> [What you should do]:
Search the listing below for the word "Mataura" and copy each line that holds it.
.....
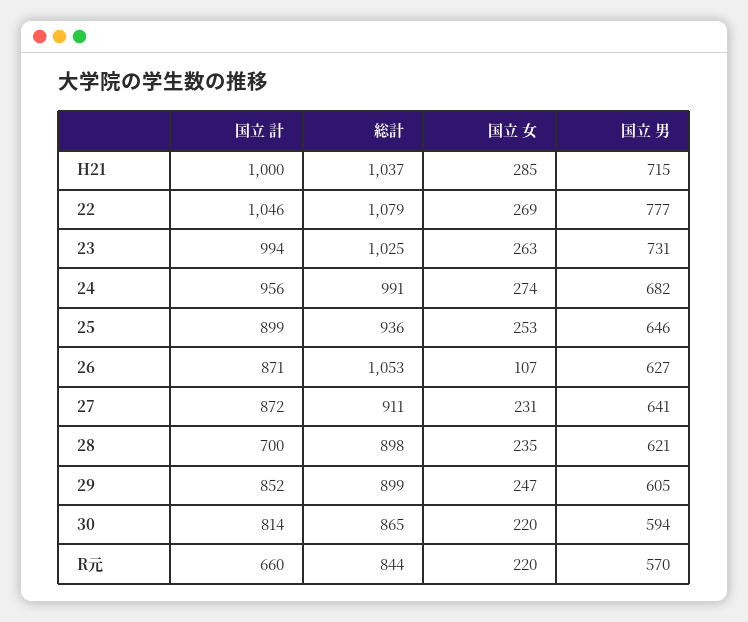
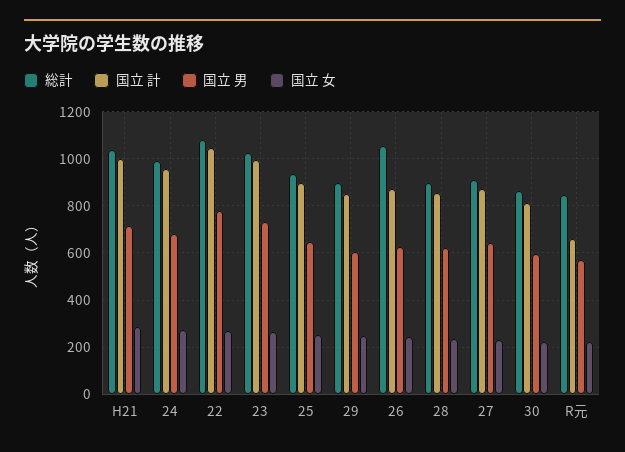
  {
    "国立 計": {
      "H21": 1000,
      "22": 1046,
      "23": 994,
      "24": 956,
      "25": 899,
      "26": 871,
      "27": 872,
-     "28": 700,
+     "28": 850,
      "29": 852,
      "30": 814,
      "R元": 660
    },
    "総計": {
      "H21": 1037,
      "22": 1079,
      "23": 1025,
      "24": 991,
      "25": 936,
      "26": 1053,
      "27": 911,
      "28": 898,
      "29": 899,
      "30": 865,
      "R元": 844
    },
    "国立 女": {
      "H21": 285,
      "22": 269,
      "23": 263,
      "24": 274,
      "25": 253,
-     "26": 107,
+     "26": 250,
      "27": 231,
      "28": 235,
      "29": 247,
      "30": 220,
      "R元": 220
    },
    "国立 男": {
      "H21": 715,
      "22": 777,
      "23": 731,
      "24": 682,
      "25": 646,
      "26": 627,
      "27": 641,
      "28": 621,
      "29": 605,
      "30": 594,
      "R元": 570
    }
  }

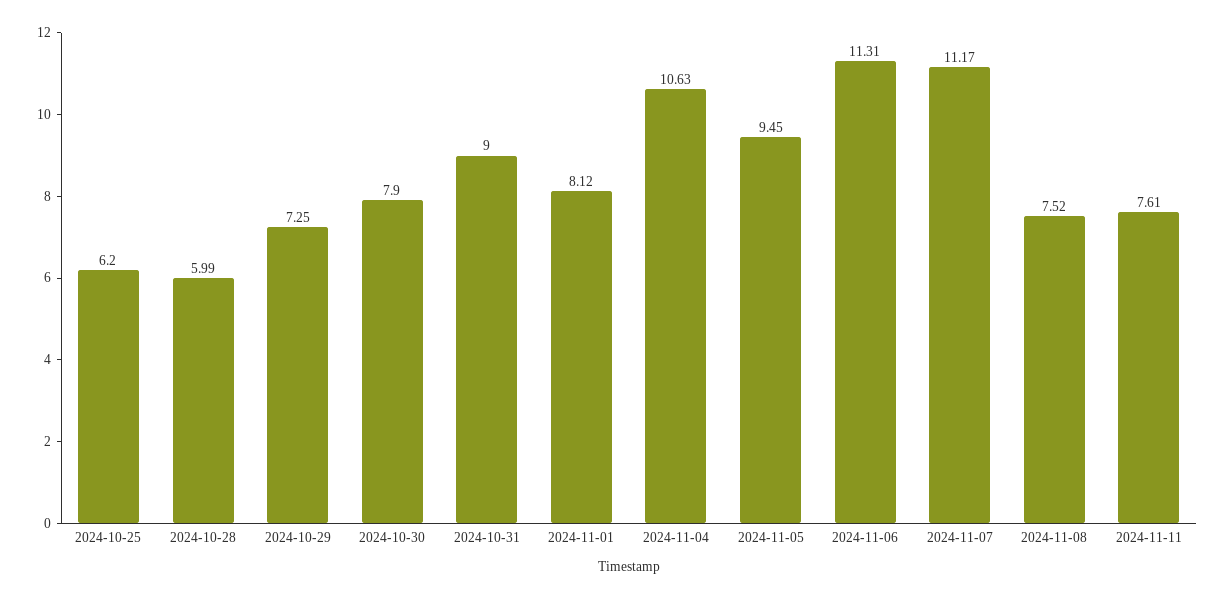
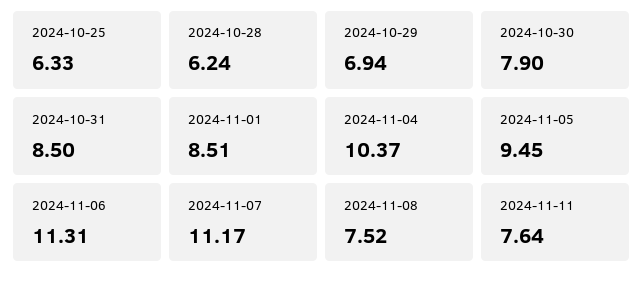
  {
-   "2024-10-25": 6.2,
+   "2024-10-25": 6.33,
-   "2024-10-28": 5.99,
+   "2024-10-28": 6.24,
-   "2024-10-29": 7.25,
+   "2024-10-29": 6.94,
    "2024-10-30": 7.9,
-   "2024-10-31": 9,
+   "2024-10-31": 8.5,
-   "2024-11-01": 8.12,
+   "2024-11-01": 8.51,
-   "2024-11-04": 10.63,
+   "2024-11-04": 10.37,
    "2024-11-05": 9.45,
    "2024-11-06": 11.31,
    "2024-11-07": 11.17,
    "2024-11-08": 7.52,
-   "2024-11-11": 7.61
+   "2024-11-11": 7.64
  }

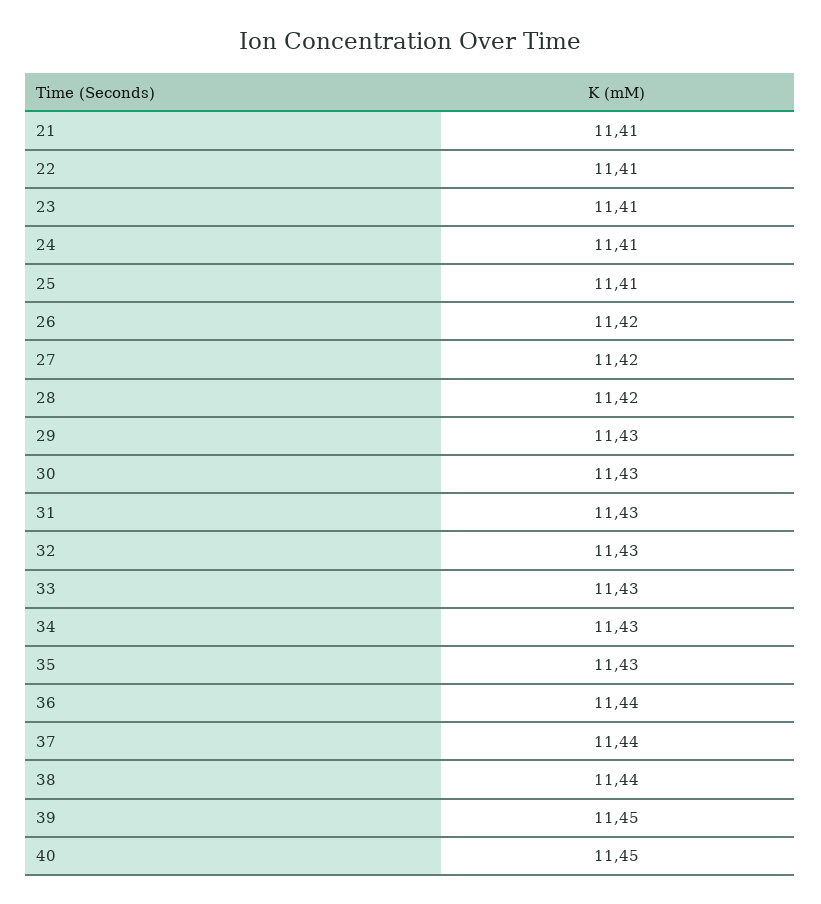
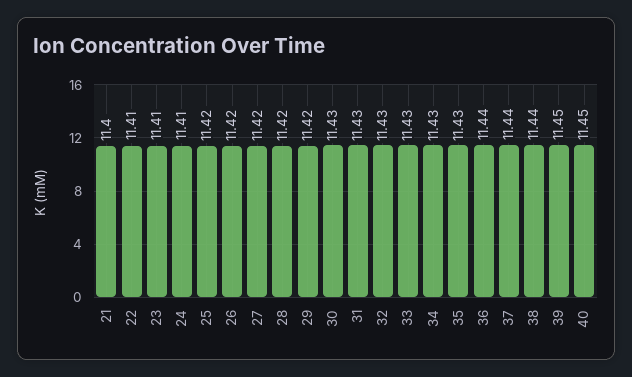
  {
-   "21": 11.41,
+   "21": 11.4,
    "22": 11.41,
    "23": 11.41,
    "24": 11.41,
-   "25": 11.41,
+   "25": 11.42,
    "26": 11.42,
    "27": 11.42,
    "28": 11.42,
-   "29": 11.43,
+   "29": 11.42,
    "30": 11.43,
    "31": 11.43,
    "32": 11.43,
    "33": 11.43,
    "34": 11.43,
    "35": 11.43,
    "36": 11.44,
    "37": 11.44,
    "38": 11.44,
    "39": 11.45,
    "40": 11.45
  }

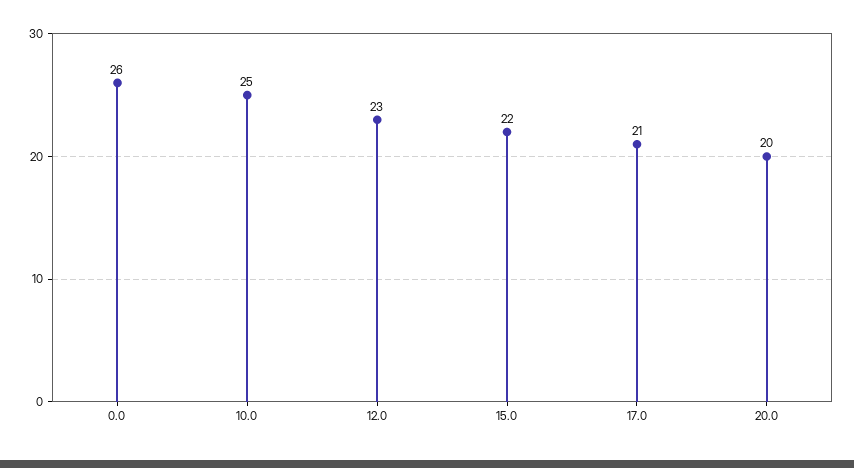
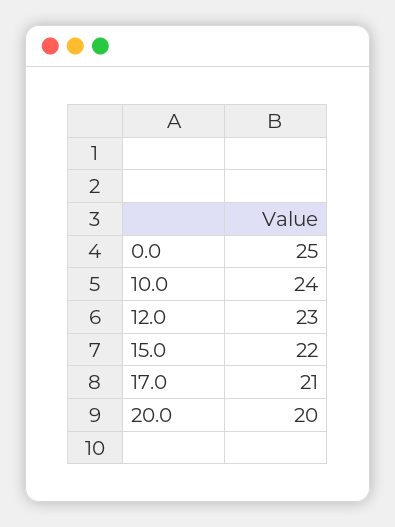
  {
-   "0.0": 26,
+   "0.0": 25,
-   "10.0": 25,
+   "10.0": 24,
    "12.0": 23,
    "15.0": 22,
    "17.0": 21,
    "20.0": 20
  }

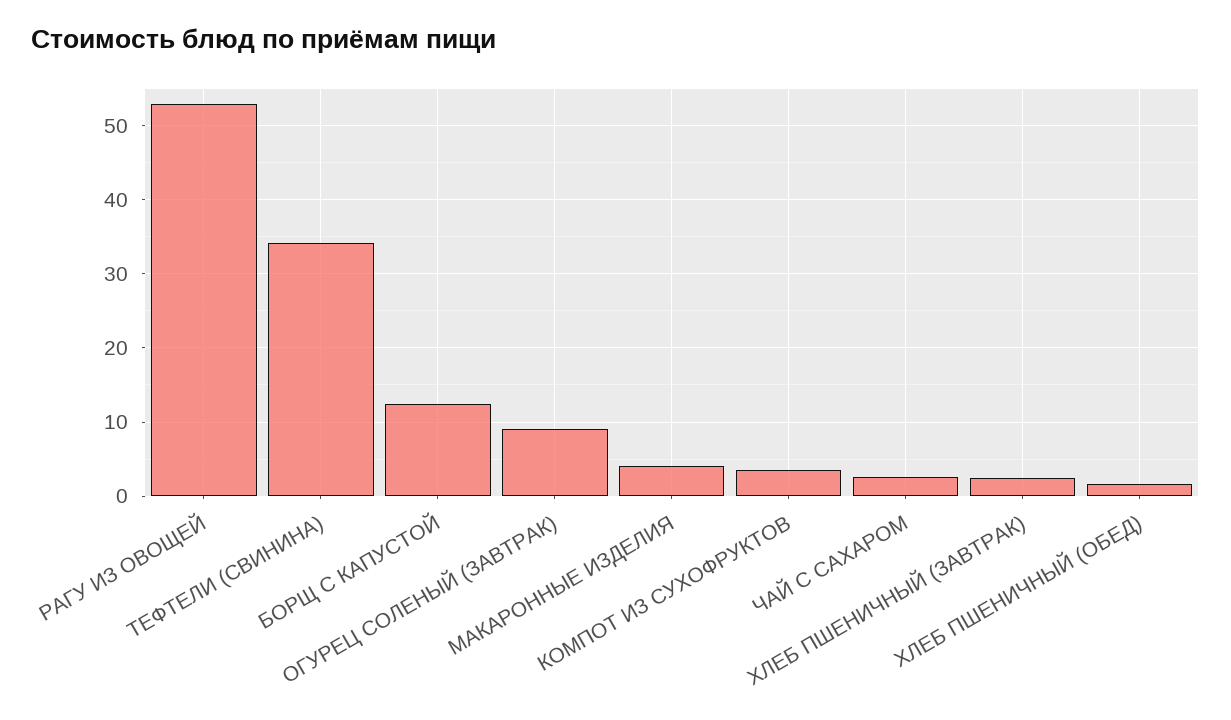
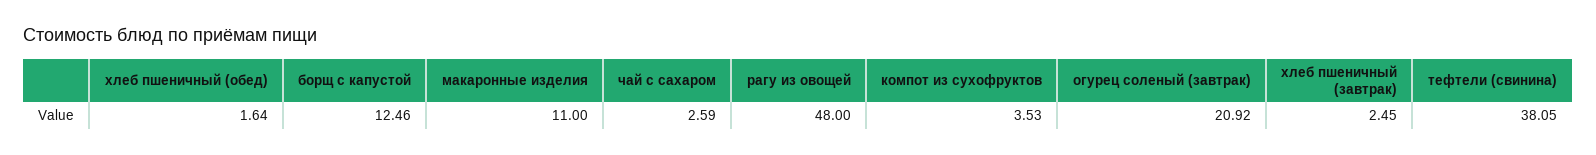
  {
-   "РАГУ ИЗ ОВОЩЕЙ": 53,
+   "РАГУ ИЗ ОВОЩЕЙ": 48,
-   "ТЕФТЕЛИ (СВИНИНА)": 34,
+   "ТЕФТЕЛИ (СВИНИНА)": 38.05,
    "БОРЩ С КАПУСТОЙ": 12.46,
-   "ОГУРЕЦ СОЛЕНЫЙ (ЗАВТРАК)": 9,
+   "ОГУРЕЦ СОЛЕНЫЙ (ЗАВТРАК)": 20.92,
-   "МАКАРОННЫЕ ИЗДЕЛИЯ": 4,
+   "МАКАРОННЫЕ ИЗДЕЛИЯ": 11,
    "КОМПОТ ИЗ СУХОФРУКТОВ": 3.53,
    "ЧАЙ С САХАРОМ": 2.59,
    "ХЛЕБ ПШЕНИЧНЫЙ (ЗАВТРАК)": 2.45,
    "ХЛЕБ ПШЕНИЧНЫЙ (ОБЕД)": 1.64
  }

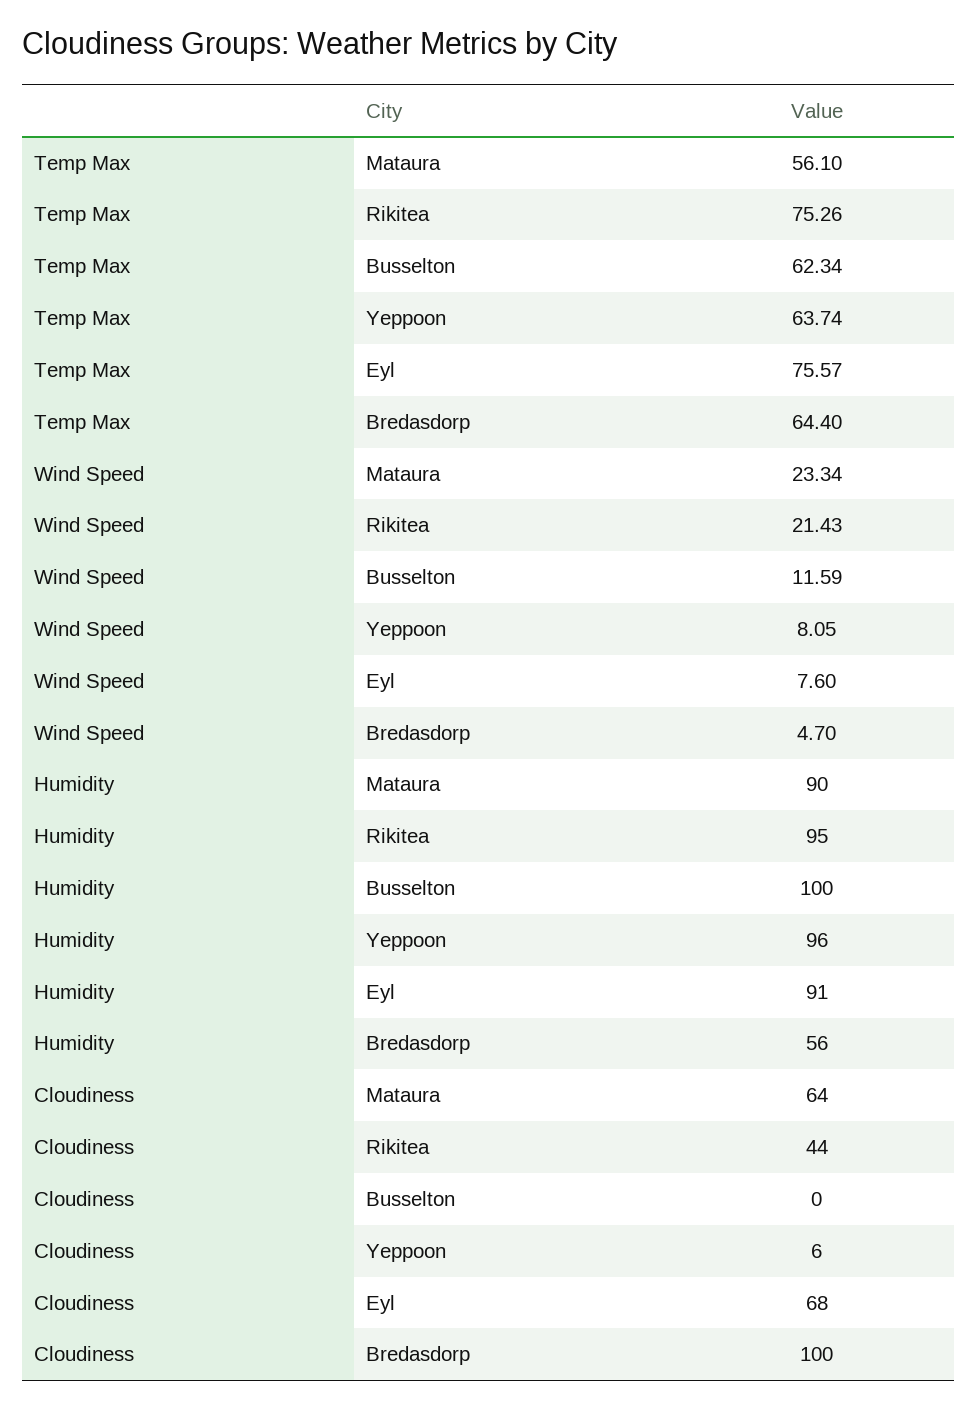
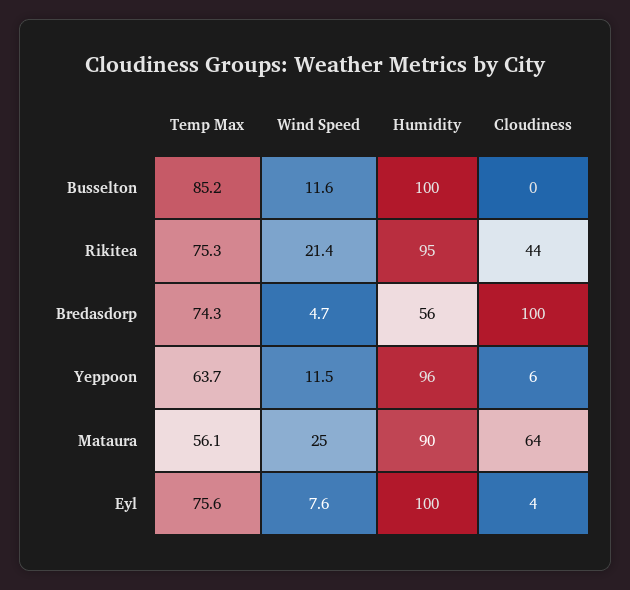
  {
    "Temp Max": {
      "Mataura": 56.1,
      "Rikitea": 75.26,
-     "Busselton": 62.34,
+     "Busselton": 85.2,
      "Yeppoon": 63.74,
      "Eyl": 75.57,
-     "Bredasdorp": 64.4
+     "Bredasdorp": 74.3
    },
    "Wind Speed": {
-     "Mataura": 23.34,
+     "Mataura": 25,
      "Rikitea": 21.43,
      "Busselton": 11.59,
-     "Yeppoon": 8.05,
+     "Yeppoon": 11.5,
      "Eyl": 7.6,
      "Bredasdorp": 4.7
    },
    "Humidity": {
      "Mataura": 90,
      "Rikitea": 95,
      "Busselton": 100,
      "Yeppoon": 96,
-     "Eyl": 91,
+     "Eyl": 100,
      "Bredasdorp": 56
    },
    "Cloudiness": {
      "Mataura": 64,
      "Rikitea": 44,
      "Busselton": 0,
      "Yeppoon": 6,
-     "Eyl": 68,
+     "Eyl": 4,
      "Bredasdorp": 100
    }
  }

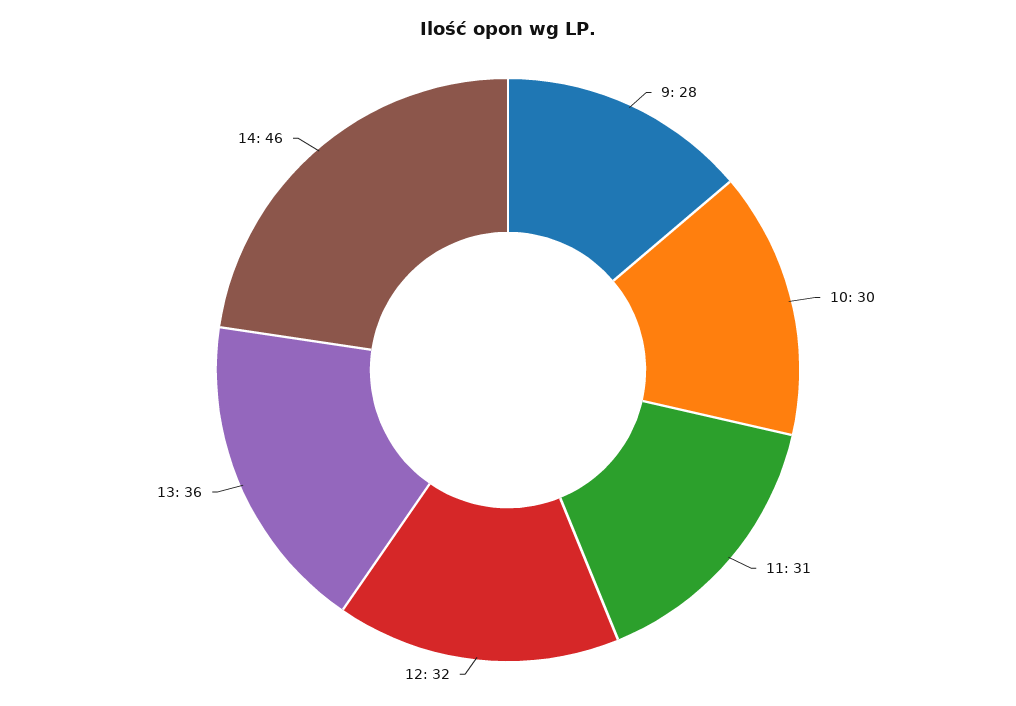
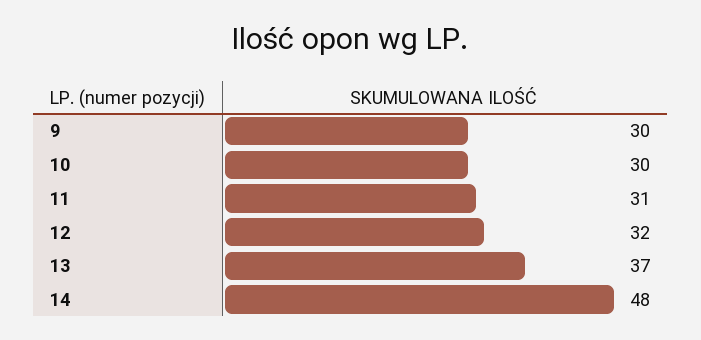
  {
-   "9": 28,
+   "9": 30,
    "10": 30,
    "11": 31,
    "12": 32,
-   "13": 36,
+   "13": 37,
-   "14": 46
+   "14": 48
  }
.....
> [Response to this task]:
      "Mataura": 56.1,
-     "Mataura": 23.34,
+     "Mataura": 25,
      "Mataura": 90,
      "Mataura": 64,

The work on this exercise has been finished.